Como já indicado, as estratégias de cooperão em matéria antitruste são numerosas e
já operantes, carecendo apenas de maior vontade política dos Estados de as aplicarem em suas
jurisdições (CEDANO, 2018). Dentre essas medidas, pode-se mencionar as mais utilizadas pelos
governos ou, especificamente, pelas autoridades de concorrência: a cooperação informal, acordos
bilaterais, memorandums, capítulos sobre concorrência em acordos de livre-comércio e, finalmente,
acordos regionais em matéria de concorrência.
A cooperação informal é aquela que não possui qualquer forma de instrumento formal que
a regulamente, como um acordo, memorandum, lei ou regulação. Por essa exata razão, é a mais
utilizada para promover a colaboração entre as autoridades antitruste. Assim, ela se faz presente
por meio de ligações telefônicas ou correspondência por e-mails, meios utilizados para a troca de
informações que não são confidenciais (OECD; ICN, 2021).
Outra estratégia comumente utilizada é o estabelecimento de memorandos entre os Estados,
no objetivo de encorajar a cooperação entre as autoridades face a condutas potencialmente nocivas
à concorrência e as quais possuem efeitos de escala internacional. Assim, os MOUs são sustentados
juridicamente em um documento escrito e assinado pelos parceiros. Todavia, apesar da maior
formalidade, tais instrumentos não são vinculantes, recaindo à discricionariedade dos Estados de
realmente dar-lhes efetividade (OECD; ICN, 2021).
Os acordos bilaterais em matéria de concorrência, por outro lado, são tidos como meios
potenciais à promoção da colaboração entre países no que concerne à condução de investigações
de condutas anticoncorrenciais, à troca de informações, ainda que confidenciais, e à discussão de
sanções e remédios a serem aplicados. Como nos MOUs, os acordos não são vinculantes, contudo
os benefícios de sua adoção se encontram no detalhamento e na transparência de medidas e
estratégias que podem ser utilizadas pelos Estados no objetivo de, conjuntamente, reprimir atos
nocivos à concorrência internacional (CEDANO, 2018).

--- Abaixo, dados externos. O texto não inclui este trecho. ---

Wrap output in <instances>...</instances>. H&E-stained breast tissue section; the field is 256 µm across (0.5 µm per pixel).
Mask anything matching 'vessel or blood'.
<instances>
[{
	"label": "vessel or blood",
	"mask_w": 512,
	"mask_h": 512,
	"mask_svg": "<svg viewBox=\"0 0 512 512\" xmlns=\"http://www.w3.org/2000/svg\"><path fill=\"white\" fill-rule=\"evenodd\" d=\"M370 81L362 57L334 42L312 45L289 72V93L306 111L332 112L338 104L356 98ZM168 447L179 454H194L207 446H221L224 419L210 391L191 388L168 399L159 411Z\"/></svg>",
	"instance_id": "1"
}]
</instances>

Dentre as vantagens que apresentam, os acordos bilaterais, por outro lado, são limitados
à cooperação entre, somente, dois Estados, o que pode revelar-se insuficiente face a operões
conduzidas por empresas capazes de produzir efeitos em um número expressivo de economias
nacionais. Como consequência, os acordos regionais em matéria de cooperação em concorrência
são considerados como estando no mais alto nível de integração no âmbito do Direito Antitruste,
representados, especialmente, pela European Competition Network (ECN), a qual possui seu comando
centralizado na Comissão Europeia, mas operando com a contribuição de todas as autoridades
nacionais de concorrência dos países membros da União Europeia (OECD; ICN, 2021).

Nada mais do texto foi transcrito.